→ Work to complete: What is needed here is an exact repetition of the records below, beginning at the line that has "真ん中にある茶色い太鼓みたいな形のものが、波動スピーカー" and stopping after the line that has "украшениями.".

→ Data supplied:

==========

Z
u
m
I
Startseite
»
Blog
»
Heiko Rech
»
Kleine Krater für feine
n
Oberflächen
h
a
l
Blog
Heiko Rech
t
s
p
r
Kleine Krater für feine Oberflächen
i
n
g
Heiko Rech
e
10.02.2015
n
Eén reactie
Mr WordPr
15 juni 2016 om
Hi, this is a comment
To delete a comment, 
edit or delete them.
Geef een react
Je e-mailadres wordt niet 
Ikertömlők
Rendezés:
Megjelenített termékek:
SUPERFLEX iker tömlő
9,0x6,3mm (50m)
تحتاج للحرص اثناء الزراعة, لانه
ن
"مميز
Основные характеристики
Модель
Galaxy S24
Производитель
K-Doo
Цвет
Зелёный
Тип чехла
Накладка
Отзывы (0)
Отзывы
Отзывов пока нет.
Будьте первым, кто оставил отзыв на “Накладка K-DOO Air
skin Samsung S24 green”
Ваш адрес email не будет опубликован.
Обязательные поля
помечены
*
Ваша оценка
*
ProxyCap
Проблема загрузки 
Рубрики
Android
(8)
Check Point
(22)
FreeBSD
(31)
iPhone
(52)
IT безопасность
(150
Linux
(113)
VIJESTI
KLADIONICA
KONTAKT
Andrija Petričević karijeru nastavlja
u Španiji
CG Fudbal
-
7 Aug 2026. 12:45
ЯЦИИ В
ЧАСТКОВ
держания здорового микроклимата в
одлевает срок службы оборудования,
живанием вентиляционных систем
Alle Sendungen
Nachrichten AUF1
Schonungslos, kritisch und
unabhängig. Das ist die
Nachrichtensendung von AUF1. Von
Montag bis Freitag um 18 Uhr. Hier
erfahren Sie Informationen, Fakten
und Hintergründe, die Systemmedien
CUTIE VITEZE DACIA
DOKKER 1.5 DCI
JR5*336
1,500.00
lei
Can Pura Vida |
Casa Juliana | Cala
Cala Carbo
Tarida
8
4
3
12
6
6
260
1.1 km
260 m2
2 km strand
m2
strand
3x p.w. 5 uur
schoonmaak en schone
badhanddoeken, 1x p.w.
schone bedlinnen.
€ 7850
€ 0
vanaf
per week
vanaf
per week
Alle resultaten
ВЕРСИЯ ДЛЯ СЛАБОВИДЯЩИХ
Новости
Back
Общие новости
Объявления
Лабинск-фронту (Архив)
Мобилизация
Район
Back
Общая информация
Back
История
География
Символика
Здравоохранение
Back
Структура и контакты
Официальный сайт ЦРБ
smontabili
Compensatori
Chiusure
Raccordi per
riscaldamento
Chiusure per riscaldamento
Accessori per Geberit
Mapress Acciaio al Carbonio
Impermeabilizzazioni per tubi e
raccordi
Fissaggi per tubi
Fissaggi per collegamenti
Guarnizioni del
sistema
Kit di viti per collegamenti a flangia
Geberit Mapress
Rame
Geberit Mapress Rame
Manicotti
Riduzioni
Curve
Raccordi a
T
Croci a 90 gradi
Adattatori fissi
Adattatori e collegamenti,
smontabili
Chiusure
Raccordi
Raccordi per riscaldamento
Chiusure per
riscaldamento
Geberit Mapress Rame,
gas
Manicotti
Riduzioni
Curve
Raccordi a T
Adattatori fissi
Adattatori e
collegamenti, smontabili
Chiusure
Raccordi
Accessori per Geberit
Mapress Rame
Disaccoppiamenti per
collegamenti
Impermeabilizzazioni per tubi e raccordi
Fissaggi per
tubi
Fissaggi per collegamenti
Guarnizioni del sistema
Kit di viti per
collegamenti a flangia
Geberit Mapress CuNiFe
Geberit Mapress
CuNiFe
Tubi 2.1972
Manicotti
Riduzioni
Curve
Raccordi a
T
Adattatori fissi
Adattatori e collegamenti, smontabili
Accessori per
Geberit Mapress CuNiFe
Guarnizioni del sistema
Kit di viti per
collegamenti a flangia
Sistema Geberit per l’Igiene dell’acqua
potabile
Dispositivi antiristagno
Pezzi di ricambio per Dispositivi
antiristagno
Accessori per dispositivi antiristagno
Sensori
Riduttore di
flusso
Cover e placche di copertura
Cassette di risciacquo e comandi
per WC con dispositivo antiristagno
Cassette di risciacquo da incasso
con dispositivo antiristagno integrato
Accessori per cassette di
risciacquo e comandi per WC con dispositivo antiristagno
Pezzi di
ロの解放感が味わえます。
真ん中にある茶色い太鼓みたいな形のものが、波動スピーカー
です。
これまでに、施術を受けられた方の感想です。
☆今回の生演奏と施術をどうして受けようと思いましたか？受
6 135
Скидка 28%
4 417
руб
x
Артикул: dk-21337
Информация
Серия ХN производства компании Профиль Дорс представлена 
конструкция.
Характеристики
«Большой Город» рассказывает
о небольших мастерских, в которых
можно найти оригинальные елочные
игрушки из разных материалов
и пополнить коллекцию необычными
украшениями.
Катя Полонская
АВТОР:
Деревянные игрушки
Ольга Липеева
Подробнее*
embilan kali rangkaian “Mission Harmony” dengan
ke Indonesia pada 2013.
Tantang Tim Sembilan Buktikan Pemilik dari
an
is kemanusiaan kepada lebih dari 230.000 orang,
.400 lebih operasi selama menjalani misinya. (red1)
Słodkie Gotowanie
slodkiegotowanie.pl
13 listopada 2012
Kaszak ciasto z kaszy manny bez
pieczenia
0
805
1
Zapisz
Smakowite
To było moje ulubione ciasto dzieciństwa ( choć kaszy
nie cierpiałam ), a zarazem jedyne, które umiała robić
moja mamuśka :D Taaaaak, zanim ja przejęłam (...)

==========

→ Solved problem:
真ん中にある茶色い太鼓みたいな形のものが、波動スピーカー
です。
これまでに、施術を受けられた方の感想です。
☆今回の生演奏と施術をどうして受けようと思いましたか？受
6 135
Скидка 28%
4 417
руб
x
Артикул: dk-21337
Информация
Серия ХN производства компании Профиль Дорс представлена 
конструкция.
Характеристики
«Большой Город» рассказывает
о небольших мастерских, в которых
можно найти оригинальные елочные
игрушки из разных материалов
и пополнить коллекцию необычными
украшениями.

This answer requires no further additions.